Evidentemente ci voleva già cinquantadue anni fa qualcosa che risaltasse per tutti irriverente[7]: infatti, l’Artista aveva già prodotto opere d’arte consistenti in, di volta in volta: rotoli di carta con linee impresse sopra, uova sode accompagnate dalla propria impronta digitale del pollice a inchiostro, palloni gonfiati con il proprio afflato, corpi di modelle (e altri) semplicemente firmati.
Quella di Piero Manzoni fu una vita breve, neanche 30 anni, da maudit lombardo di aristocratiche origini (nato a Soncino, morto a Milano di infarto - oppure no: in fondo finché il cuore non si ferma non si è morti).
La sua biografia spicciola è un disco o un CD che salta[8] sempre sulla stessa strofa: Milano anni ’50 e ’60 (poco poco) del secolo scorso, Brera bohémienne, Luciano Bianciardi[9], Bar Jamaica (dunque), blah blah blah, etc.[10]
Miei desiderata per la mostra milanese: una mappa dal titolo “Tutte le Merde di Milano”[11] che indichi dove si trovano le scatolette d’artista superstiti (sono ancora tante) presenti nella nostra città; una riproduzione a mo’ di fermacarte (in ottone per mantenere la grammatura totale?) della Merda: per chi ha voglia di un memento quotidiano cui ancorarsi.
POST SCRIPTUM, POST MORTEM
In un mio antico post citavo Roberto Freak Antoni.
È morto il 12 febbraio 2014, mentre scrivevo le righe che avete appena letto.

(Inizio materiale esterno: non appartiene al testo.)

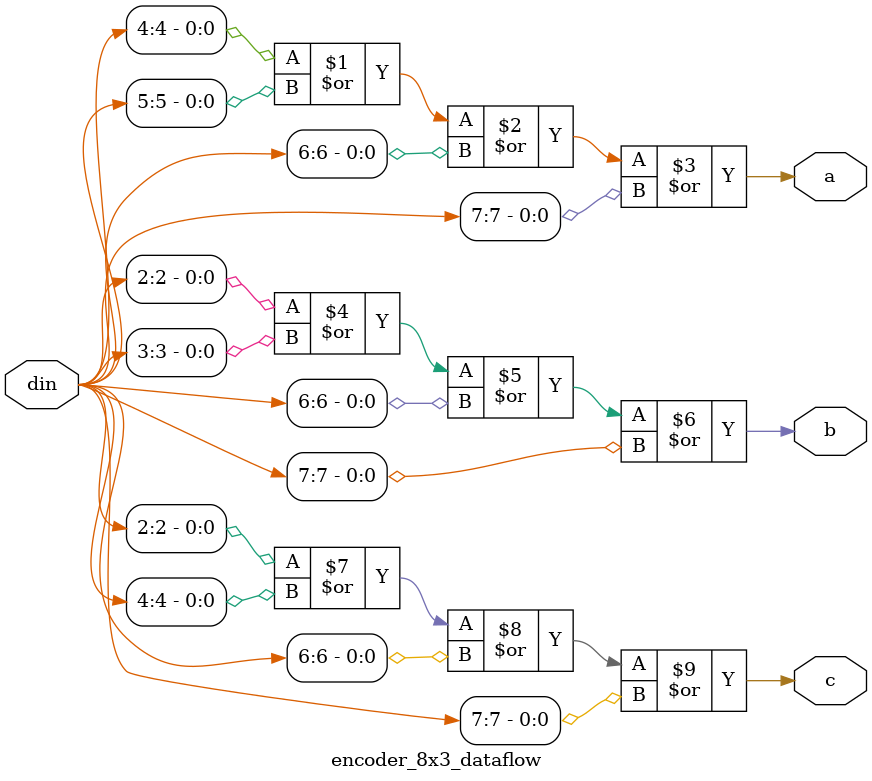
<source format=v>
`timescale 10ns/10ps



module encoder_8x3_dataflow(din, a, b, c);

input [0:7] din;
output a,b,c;


assign a = din[4] | din[5] | din[6] | din[7];
assign b = din[2] | din[3] | din[6] | din[7];
assign c = din[2] | din[4] | din[6] | din[7];

endmodule
</source>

Ci sono rimasto un po’ male.
Gli Skiantos nel loro insieme non sono stati mai, invece, fra i miei pensieri.
Però …
Però nel loro album del 2009, Dio ci deve delle spiegazioni, c’è una canzone che si intitola: “Merda d’artista”.
[1] Gli autori sono indicati come Bernard Bazile e Piero Manzoni, gli ulteriori estremi della pubblicazione sono: Villeurbane (France), Images En Manœvres Editions, 2004. Spesso classificato come catalogo d una mostra tenutasi a Nice (Francia) quello stesso anno.
[2] Come le lingue di cui alle diciture d’etichetta delle scatolette di Merda d’artista.
[3] Così dichiara il sito ufficiale della Fondazione.
[4] Anche al Museo del ‘900 a Milano non ci sono frotte in attesa di farsi fotografare di fianco alla teca con una Merda d’artista.
[5] Una delle visioni più tristi è quella del turista con manifesto arrotolato dopo aver visitato il Van Gogh Museum ad Amsterdam: una sensazione mista di sgangherati professori di scuola media in vacanza, di studenti affetti da nerdismo infruttuoso, di zitelle e zitelli. Io ho smesso di comprare manifesti alle mostre dopo quella su Andy Warhol a Palazzo Grassi e già quell’acquisto fu eccezione: comprai infatti quello “di Batman”.
[6] Magari considerando poco Andy Warhol o Mario Schifano, allora; salvo poi scoprire (tardivamente) che gli “arbitri dell’esistenza” italiani, cioè la Famiglia Agnelli di Torino, da un lato possedevano opere murali del secondo e dall’altro anche un “Gianni Agnelli” realizzato da Mister Warhola, ed allora ciò che piace agli Agnelli piace (o meglio deve piacere) all’Italia. A scanso di equivoci: a me piacciono sia Schifano, sia Warhol, pur se non mi emozionano come Francis Bacon.
[7] Ecco perché comprai quell’assurdo prop (dal film The Great Rock ‘n’ Roll Swindle) che era una tavoletta di cioccolata con incarto “Rotten bar” oltre un quarto di secolo fa ad una mostra di opere di Jamie Reid a Londra. Reid citava l’artista italiano in quella e in altri prodotti, inesistenti: il Vicious burger, la Anarkee Ora, …
[8] Considerazione estemporanea: il downloading rischia di rarificare questo che, essendo un difetto di prodotto, è già eccezione.
[9] Ma precedente La vita agra.
[10] Cito a dimostrazione il catalogo (edito da Mazzotta) della mostra tenutasi nella mia città nel 1997: il sottotitolo è: Milano et mitologia. Tra l’altro, tutto in bianco e nero, una vera disgrazia (anche gli acromi hanno un colore).
[11] Si veda il film All The Vermeers in New York.